Utworzenie tego typu instytucji, które będzie oddziałem Muzeum-Zamku w Łańcucie, to jednak bardzo wielkie wyzwanie organizacyjne i merytoryczne. Stąd potrzeba namysłu nad tym, jaki kształt nadać Muzeum Polaków Ratujących Żydów im. Rodziny Ulmów w Markowej, jak je wpisać w strategię rozwoju Województwa Podkarpackiego, jak włączyć jego funkcjonowanie w budowę polityki historycznej na poziomie ogólnopolskim, a także jak ułatwić jego istnienie w przestrzeni międzynarodowej.

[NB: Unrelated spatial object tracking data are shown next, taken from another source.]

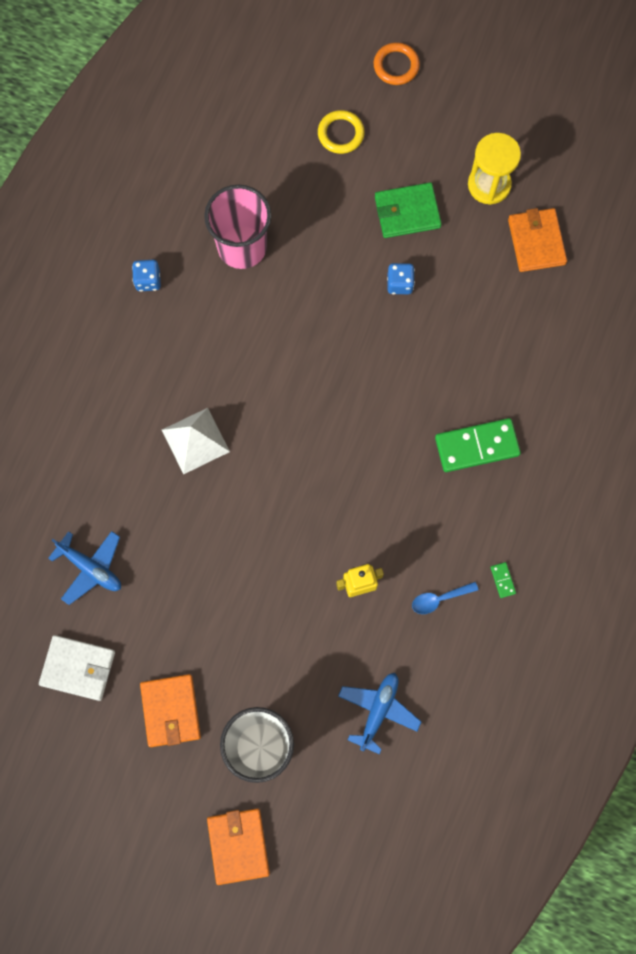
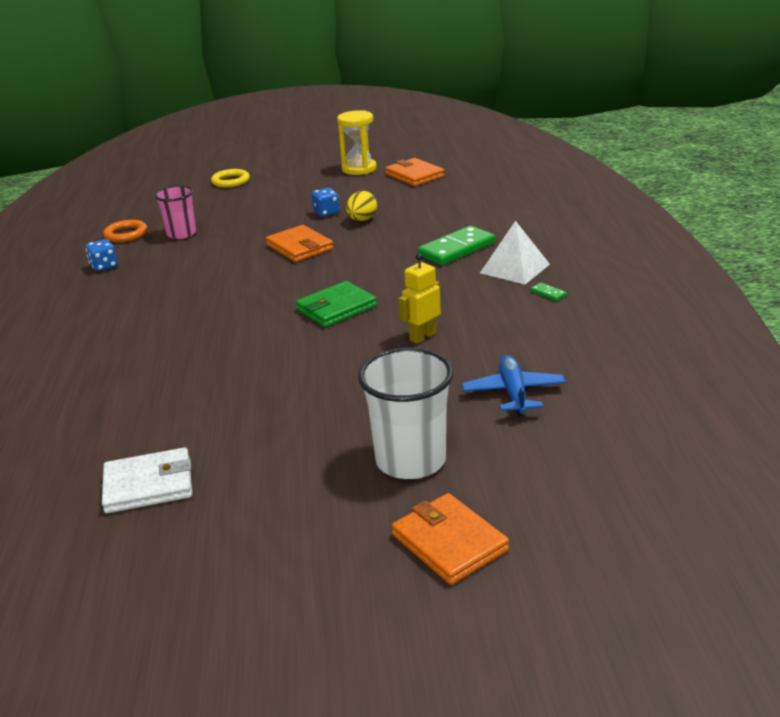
camera: 25 degrees left, 45 degrees down
(90, 568) = (127, 416): blue plane -> none
(171, 711) = (285, 474): orange wallet -> orange wallet (300, 247)
(195, 440) = (198, 318): white pyramid -> white pyramid (514, 268)
(242, 247) = (181, 234): pink cup -> pink cup, size x0.65
(396, 66) = (253, 155): orange ring -> orange ring (126, 234)
(407, 212) = (307, 190): green wallet -> green wallet (336, 308)
(425, 324) = (362, 220): none -> yellow egg
(439, 599) = (504, 319): blue spoon -> none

Refleksję nad tymi oraz wieloma pokrewnymi zagadnieniami podjęli oprócz Wita Karola Wojtowicza i Joanny Kluz z Muzeum-Zamku w Łańcucie także Senator RP prof. Jan Żaryn, dr Mateusz Szpytma będący głównym opiekunem i pełnomocnikiem powstającego muzeum, Waldemar Rataj z Narodowego Instytutu Muzealnictwa i Ochrony Zbiorów oraz prof. Wacław Wierzbieniec z Uniwersytetu Rzeszowskiego.
Drugą część prac odbyła się w ramach kolejnego spotkania Łańcuckiej Resursy Kultury Pamięci. Tutaj z kolei zaakcentowano silniej kwestie historyczne związane z tematem Polaków ratujących Żydów. W głównym wystąpieniu prof. Jan Żaryn przedstawiając rys Rady Pomocy Żydom „Żegota” wskazał, że polska pomoc dla eksterminowanych Żydów nie była zjawiskiem indywidualnym, ale była także planową i zorganizowaną akcję Polskiego Państwa Podziemnego jako jeden z celów wojny.
Lokalnie zjawisko to zaprezentował Michał Kalisz z rzeszowskiego oddziału IPN. W bardzo interesujący sposób w tematykę wpisał się były ambasador RP Grzegorz Łubczyk, przypominając postać Henryka Sławika, który uratował na Węgrzech tysiące Żydów.
Po prelekcjach nastąpiła również debata, w którą włączył się marszałek Ortyl. Podkreślił, że po latach zaniedbań powinniśmy w końcu podjąć temat Polaków ratujących Żydów, by w należyty i zgodny z prawdą historyczną sposób, zaprezentować go społeczności polskiej i międzynarodowej. Ta ambicja powinna zatem przyświecać także nowemu muzeum. Wyraził przy tym nadzieję, że łańcuckie spotkanie otworzy serię innych obywatelskich przedsięwzięć, które pochylając się na tą trudną tematyką pomogą w pracach programowych.